*DOCUMENTO FUENTE*.
------------------------------
Conocer implica pensar
Como se dijo antes, en los años de 1960 Alan Newell y Herbert Simon se inspiraron en estas ideas y crearon un programa simbólico, destinado a resolver teoremas y jugar ajedrez, pero incapaz aún de enfrentar problemas de la vida real. ¿Por qué ha sido tan útil este juego de mesa como metáfora de la IA? Porque la cantidad de movimientos probables excede el número de átomos en el Universo, según el campeón Garry Kasparov, el primer gran maestro en ser derrotado por una máquina, Deep Blue, en 1987.
De hecho, los programas que juegan ajedrez no pierden el tiempo en esta clase de búsqueda titánica. En cambio, pronostican lo que sucederá en el corto plazo. Usando cálculos matemáticos, determinan las posibles ventajas de su posición en el tablero, clasifican tales posiciones intermedias y eligen la más conveniente. Sus reglas tácticas, heurísticas, las encontramos en todos los sistemas de IA, como un auxiliar extremo de otros métodos más meticulosos, precisos y dilatados. Sin embargo, las computadoras jugadoras de ajedrez no contribuyeron en forma significativa al avance de la cognición mecanizada. Deep Blue triunfó usando no su inteligencia, sino la fuerza bruta en el procesamiento de datos.
Las propuestas cibernéticas empujaron las ideas milenarias de dotar de inteligencia a las máquinas. Pero, ¿cómo debía procederse? ¿Había que ir de arriba hacia abajo, construir primero un cerebro, lo más complejo posible, para luego dotarlo de movilidad, enseñarle a moverse y realizar tareas específicas? O bien, por el contrario, ir de abajo hacia arriba, es decir, ¿es necesario primero construir partes simples, las cuales, con el tiempo y su interacción, evolucionarán y proporcionarán propiedades emergentes, hasta crear entidades inteligentes y sensibles, autónomas y emprendedoras? La IA tradicional intentó, con resultados magros, ensayar la primera alternativa. La nueva IAG privilegia esta segunda ruta.
------------------------------
*QUÉ HACER*.
a: Según el documento fuente, ¿qué alternativa privilegia la nueva IAG para crear máquinas inteligentes?
b: Copia sin cambios el pasaje del documento fuente que va desde "De hecho, los" hasta "procesamiento de datos.", ambos incluidos.
------------------------------
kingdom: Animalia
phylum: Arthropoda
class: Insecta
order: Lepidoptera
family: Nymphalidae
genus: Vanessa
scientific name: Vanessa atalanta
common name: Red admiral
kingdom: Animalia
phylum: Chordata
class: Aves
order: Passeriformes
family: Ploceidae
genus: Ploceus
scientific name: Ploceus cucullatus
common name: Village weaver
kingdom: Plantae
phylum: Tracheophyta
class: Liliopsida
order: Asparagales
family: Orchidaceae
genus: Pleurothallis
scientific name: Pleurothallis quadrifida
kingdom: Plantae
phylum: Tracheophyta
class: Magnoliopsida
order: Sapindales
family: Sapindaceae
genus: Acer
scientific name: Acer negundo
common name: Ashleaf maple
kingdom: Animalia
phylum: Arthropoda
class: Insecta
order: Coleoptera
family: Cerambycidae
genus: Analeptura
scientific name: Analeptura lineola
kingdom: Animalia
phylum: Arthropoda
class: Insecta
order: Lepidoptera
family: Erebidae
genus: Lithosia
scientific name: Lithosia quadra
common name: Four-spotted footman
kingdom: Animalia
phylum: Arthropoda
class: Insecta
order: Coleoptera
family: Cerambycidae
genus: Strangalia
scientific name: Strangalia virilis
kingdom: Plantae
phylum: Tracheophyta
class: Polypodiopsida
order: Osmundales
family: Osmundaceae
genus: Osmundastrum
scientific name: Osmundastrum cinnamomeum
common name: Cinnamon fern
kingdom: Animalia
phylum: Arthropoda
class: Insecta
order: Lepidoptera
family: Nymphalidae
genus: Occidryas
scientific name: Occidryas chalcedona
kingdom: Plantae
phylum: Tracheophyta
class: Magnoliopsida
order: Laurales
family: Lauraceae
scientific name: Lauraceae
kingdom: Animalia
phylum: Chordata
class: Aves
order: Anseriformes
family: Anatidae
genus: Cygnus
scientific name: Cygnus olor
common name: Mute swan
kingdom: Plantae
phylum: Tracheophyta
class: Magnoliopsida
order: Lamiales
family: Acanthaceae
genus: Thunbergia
------------------------------
*TAREAS RESUELTAS*.
a: Ir de abajo hacia arriba: construir primero partes simples que, con el tiempo y su interacción, evolucionen hasta crear entidades inteligentes.

b:
De hecho, los programas que juegan ajedrez no pierden el tiempo en esta clase de búsqueda titánica. En cambio, pronostican lo que sucederá en el corto plazo. Usando cálculos matemáticos, determinan las posibles ventajas de su posición en el tablero, clasifican tales posiciones intermedias y eligen la más conveniente. Sus reglas tácticas, heurísticas, las encontramos en todos los sistemas de IA, como un auxiliar extremo de otros métodos más meticulosos, precisos y dilatados. Sin embargo, las computadoras jugadoras de ajedrez no contribuyeron en forma significativa al avance de la cognición mecanizada. Deep Blue triunfó usando no su inteligencia, sino la fuerza bruta en el procesamiento de datos.